Women Sue to Change 'Toxic' Frat Culture at Yale

Class-action suit seeks gender integration
By Rob Quinn,  Newser Staff
Posted Feb 13, 2019 1:03 AM CST
Women Sue to 'Gender Integrate' Yale Fraternities
Harkness Tower on the campus of Yale University in New Haven, Conn.   (AP Photo/Beth J. Harpaz, File)

Three women who say they were groped at frat parties during their first semesters at Yale are suing for major changes to the Greek system—including integration. Anna McNeil, 20, Eliana Singer, 19, and Ry Walker, 20, have filed a class-action suit against Yale and nine all-male fraternities, saying Yale is a "microcosm of the ongoing epidemic of sexual harassment and assault at all-male fraternities," the New York Times reports. They say the power fraternities hold over the social scene at Yale enables a "toxic" culture of harassment. They also argue that—unlike sororities, which are newer and less powerful—the university's fraternities give men "undue economic and professional benefits," including access to coveted jobs through alumni networks, reports the AP.
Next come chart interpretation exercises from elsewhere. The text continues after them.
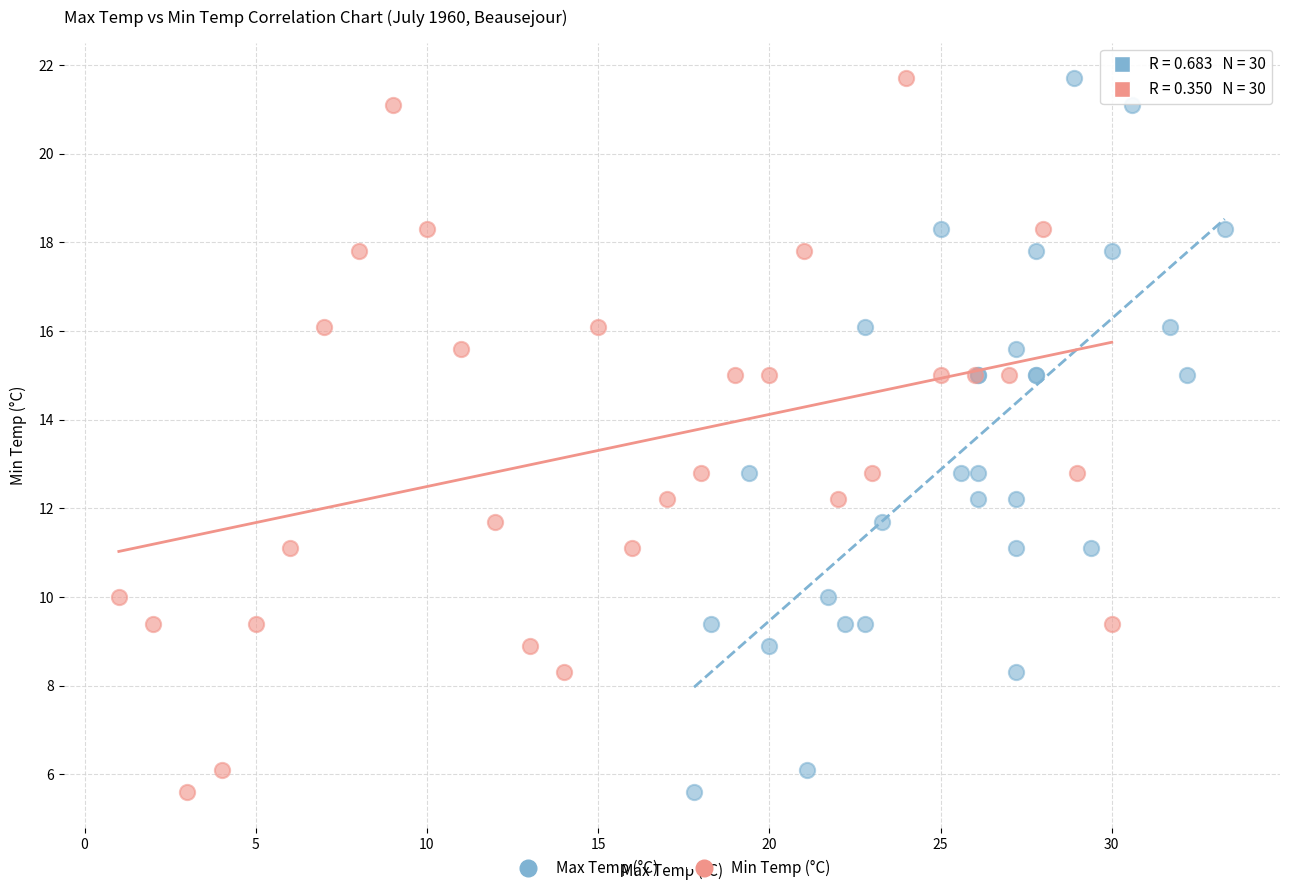

What are all the series names shown in the legend?

Max Temp (°C), Min Temp (°C)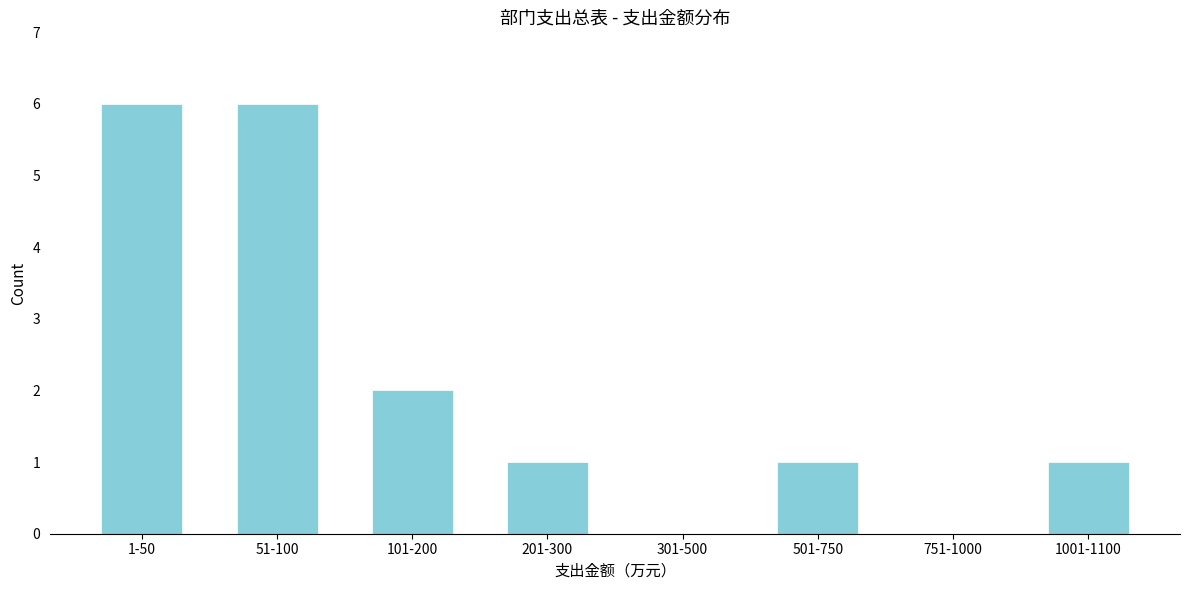

Reading left to right, transcribe all the data shown in this chart.

1-50=6	51-100=6	101-200=2	201-300=1	301-500=0	501-750=1	751-1000=0	1001-1100=1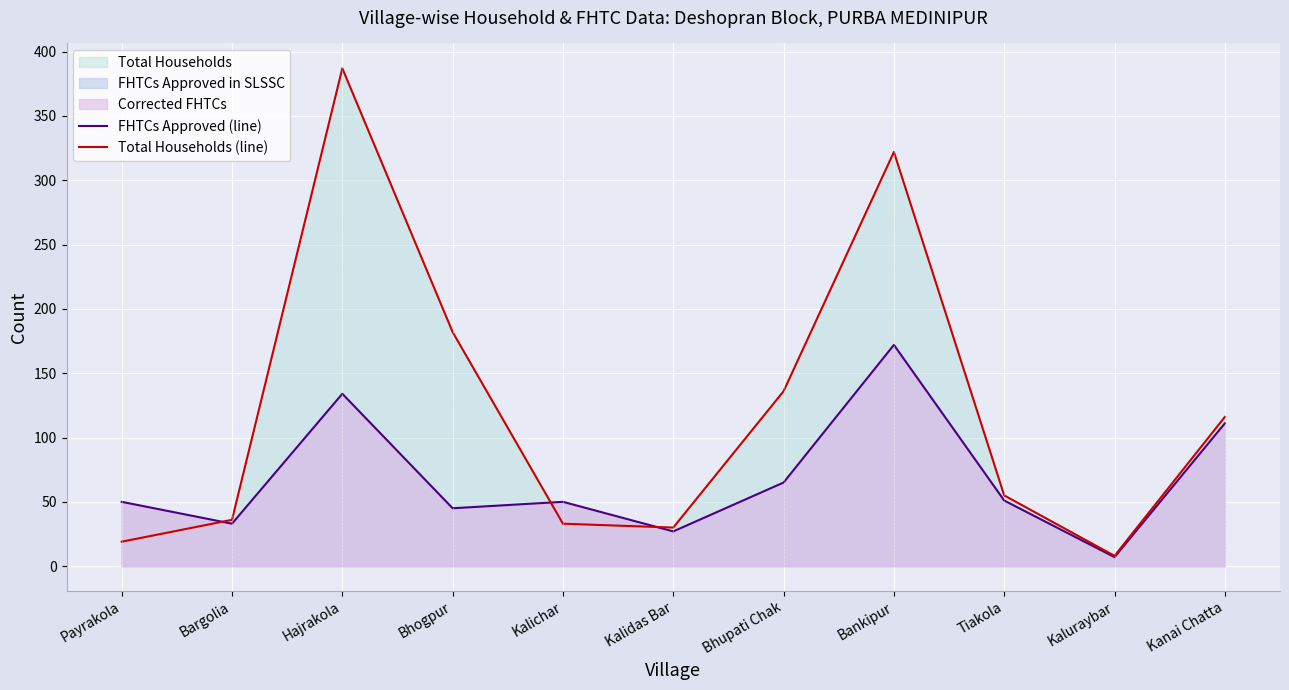

At which label does FHTCs Approved (line) first exceed 50?

Hajrakola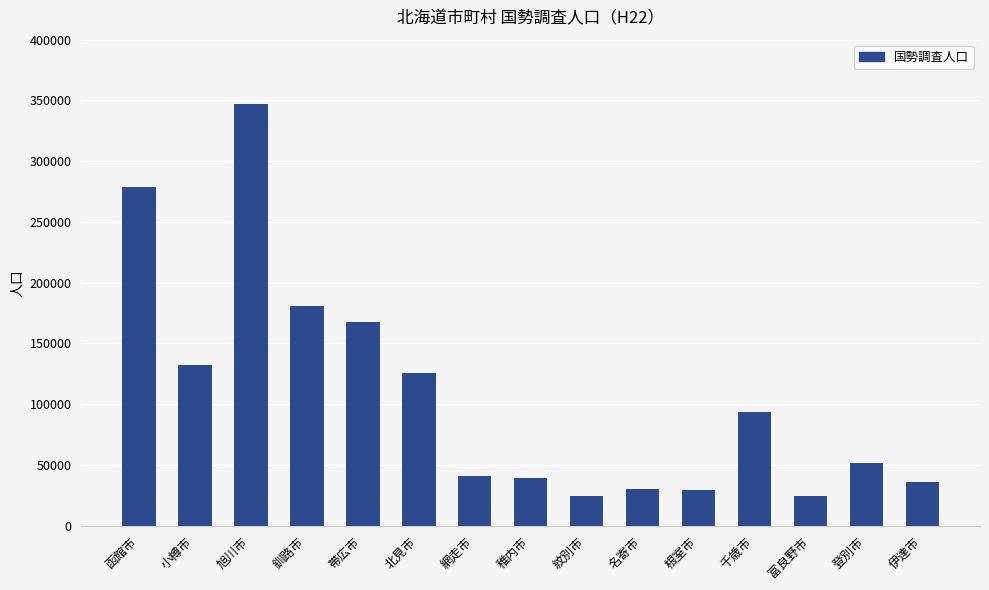

What is the value of the 10th bar from the left?

30591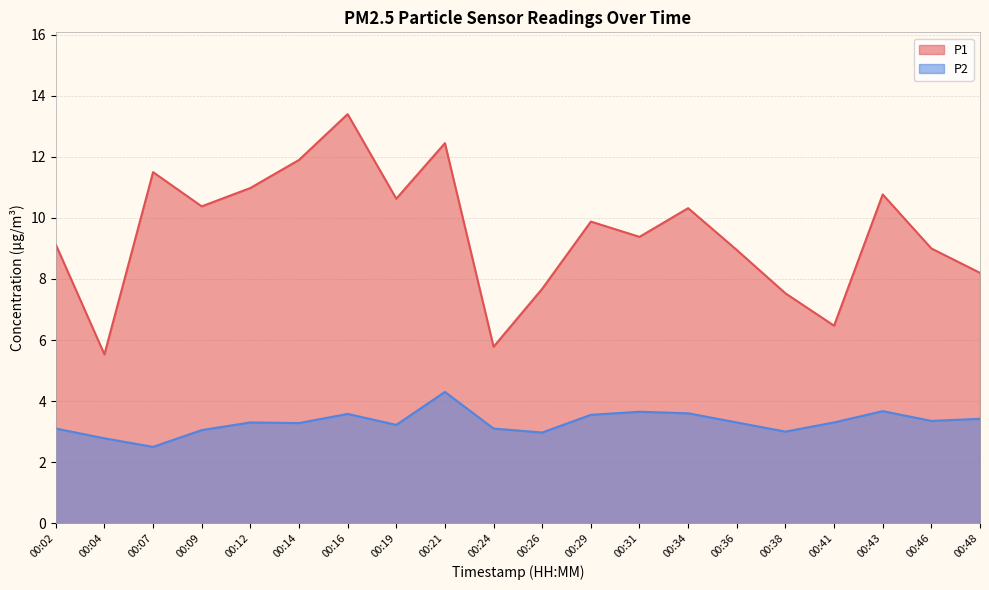

Between 00:21 and 00:36, which is larger?

00:21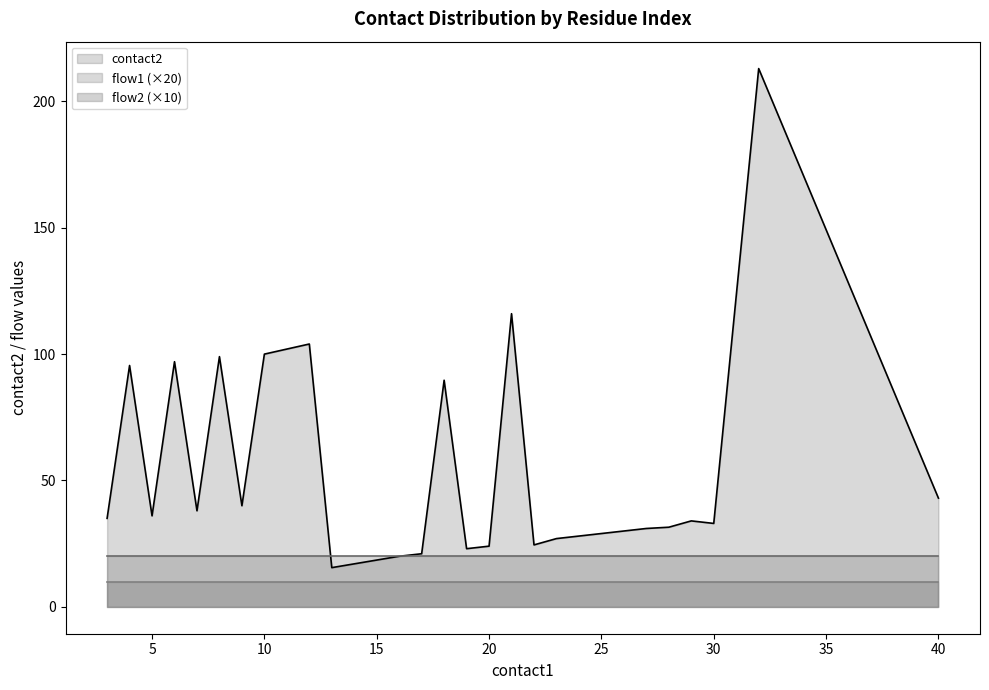

True or false: contact2 has a value of 215 at 32.

True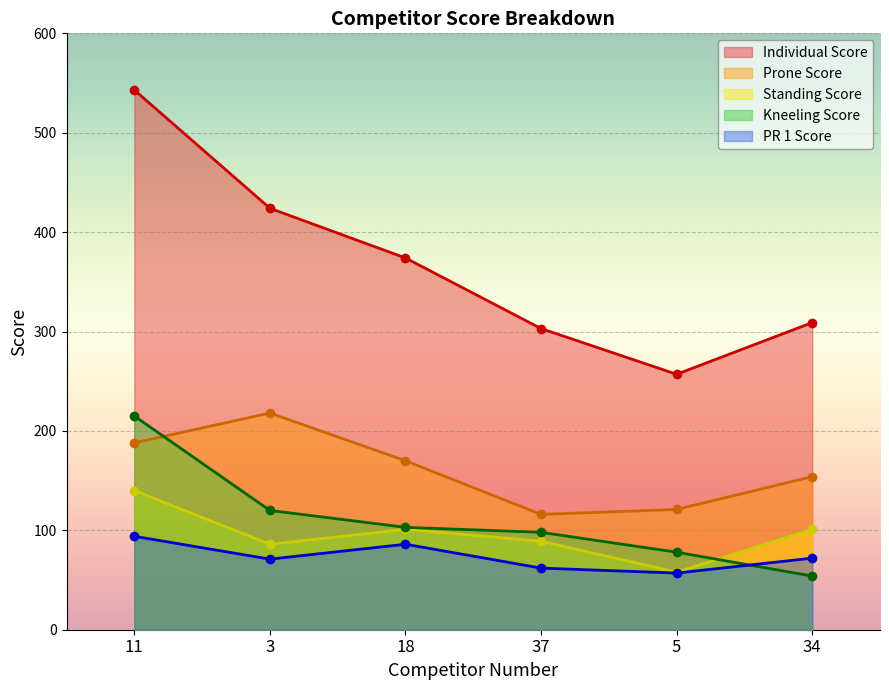

Reading left to right, what are all the values shown in this chart?

Individual Score: 11=543	3=424	18=374	37=303	5=257	34=309
Prone Score: 11=188	3=218	18=170	37=116	5=121	34=154
Standing Score: 11=140	3=86	18=101	37=89	5=58	34=101
Kneeling Score: 11=215	3=120	18=103	37=98	5=78	34=54
PR 1 Score: 11=94	3=71	18=86	37=62	5=57	34=72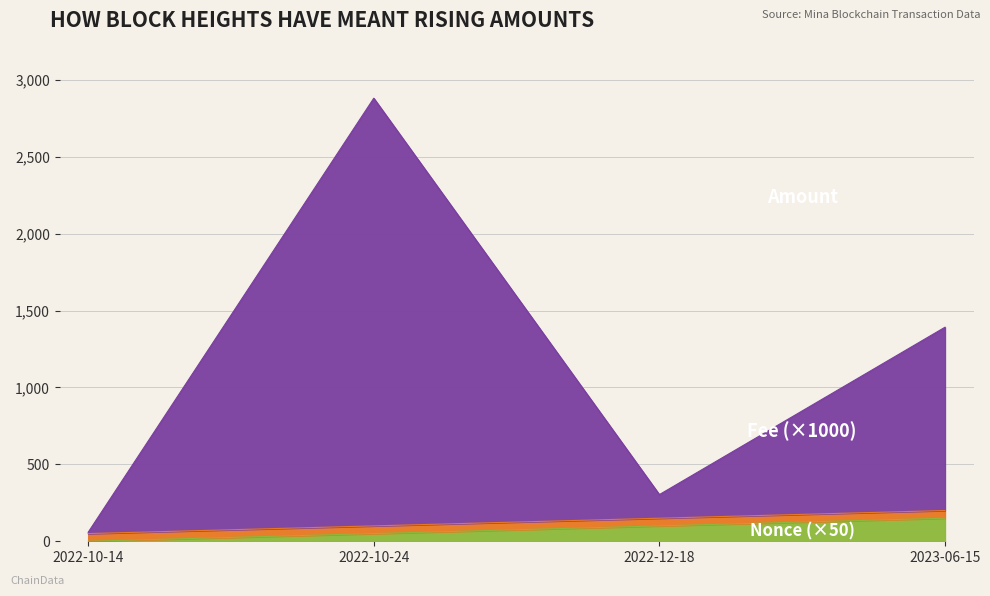

What is the greatest value displayed?

2879.9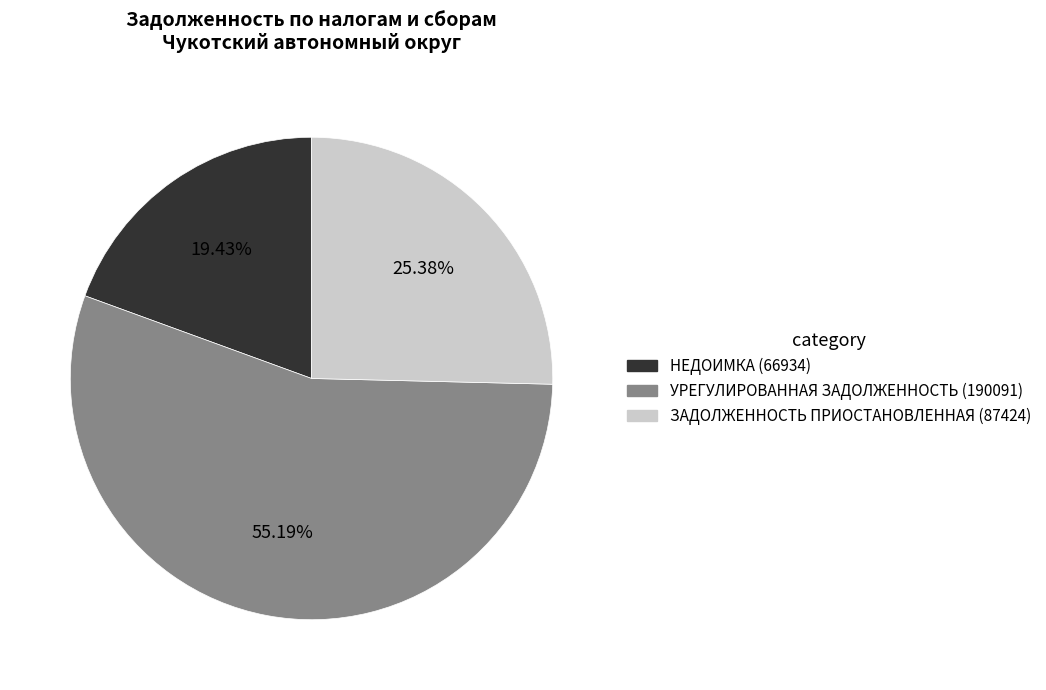

Count the number of slices in the pie.

3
The plaintiffs say their complaints to Yale about sexual misconduct at frat parties have been met with indifference. Singer tells the Yale Daily News that allowing women to join and hold leadership positions in fraternities will result in changes to a culture that make it easier for men to "dehumanize" women by excluding them from their spaces. "When you’re forced to include people who aren’t just men in those spaces, you reckon with them as people, and we think that helps make the space better as well," she says. Their lawyers believe this is the first-ever student lawsuit seeking to "gender integrate" fraternities. A lawyer for the fraternities named in the lawsuit called the accusations "baseless and unfounded." (In 2014, Wesleyan University ordered its fraternities to go co-ed.)